Benko has frequently been asked to perform at synagogues and other Jewish institutions and has gotten involved with such organizations as the JNF, the ADL and the Educational Alliance.

She has performed in Philadelphia before, in the national tours of “Spring Awakening” and “Les Misérables,” both at the Academy of Music.

As mentioned, the Broadway Cabaret at the Rittenhouse Grill series is the brainchild of Swartz, the legendary Philadelphia showbiz impresario who retired from Penn Live Arts in 2020 after a 50-year career as a producer and presenter.
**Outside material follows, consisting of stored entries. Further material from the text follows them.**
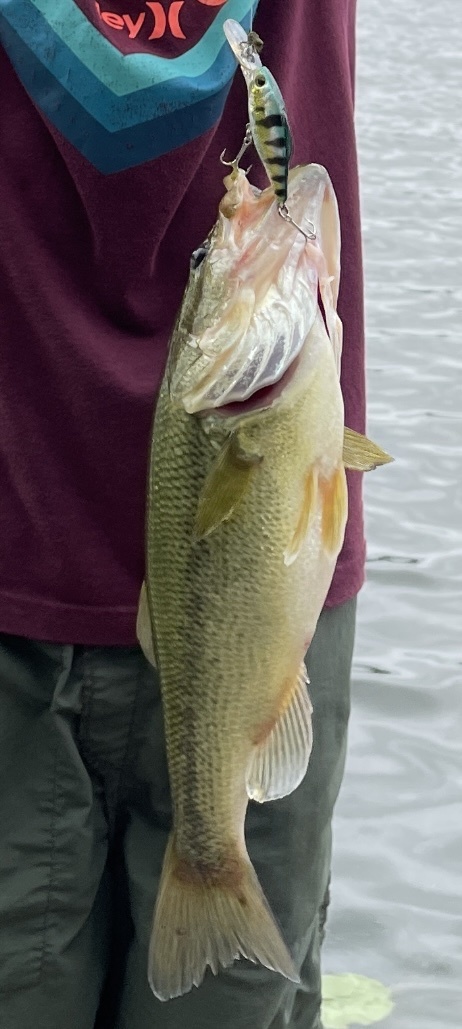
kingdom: Animalia
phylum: Chordata
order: Perciformes
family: Centrarchidae
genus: Micropterus
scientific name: Micropterus
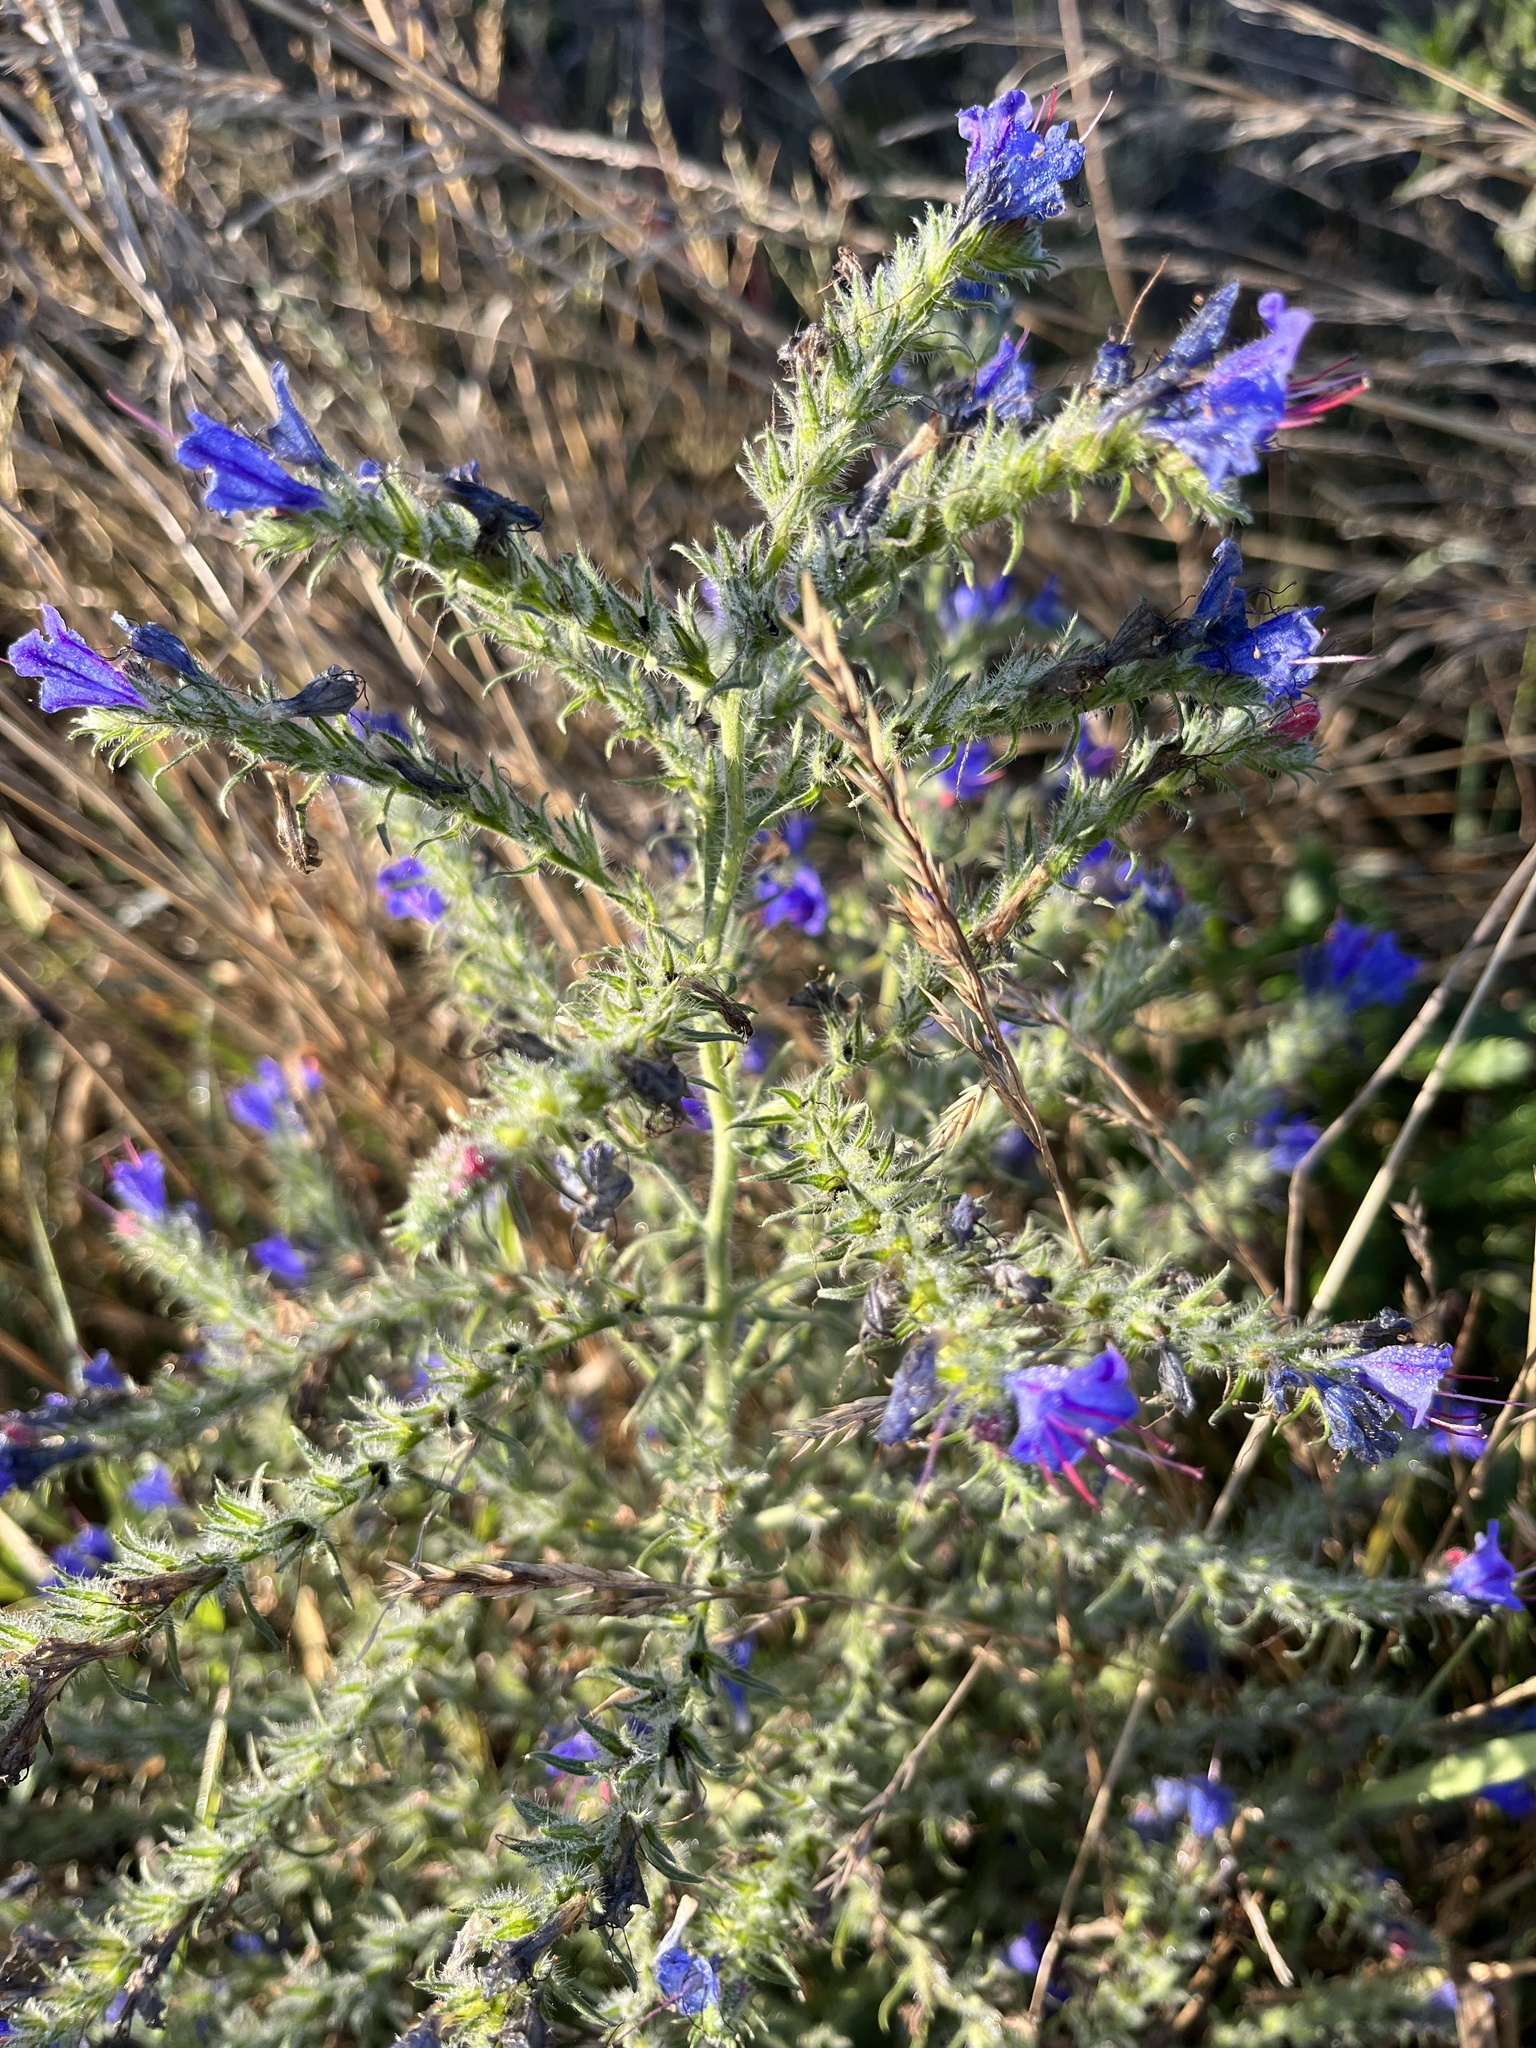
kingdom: Plantae
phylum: Tracheophyta
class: Magnoliopsida
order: Boraginales
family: Boraginaceae
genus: Echium
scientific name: Echium vulgare
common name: Common viper's bugloss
Swartz, amid all of his work with dance and theater, has worked on cabaret shows, including one with Stephen Schwartz, the Jewish composer who wrote the music for “Wicked.”

“I always had this sort of love for cabaret,” Swartz said.

After a visit to the Cafe Carlyle in New York, “I looked around and said, ‘You know, we haven’t had cabaret in Philadelphia for at least 15 years. And I know a place that would be perfect for it, if they’re up for it.’”

The idea was to do it on Monday nights, which is typically a night off on Broadway, and would allow performers to take a quick trip down to Philadelphia for a show. The concept debuted in December 2023 with Tony Yazbeck. The current spring season started in February with Amanda McBroom, followed by Christopher Sieber’s one-man show in early April.

“On the way, the Julie Benko phenomenon took place,” he said, referring to the “reviews and accolades” Benko received from her “Funny Girl” performance.

He described Benko’s show as “her story of how she ended up never getting the part, always being the backup, the sub, etc., and that was her career,” before she broke out in “Funny Girl.”

After a break for the summer — “we let everybody go down the shore,” Swartz said — the cabaret’s fall season will kick off with Adam Pascal, best known for “Rent.” Darius de Haas, who performed the singing voice of Shy Baldwin on “The Marvelous Mrs. Maisel,” is also in the fall lineup.

A reservation covers the show, dinner and gratuity. The first Julie Benko show is sold out, but the second still has tickets available on rittenhousegrill.com.

Stephen Silver is a Broomall-based freelance writer.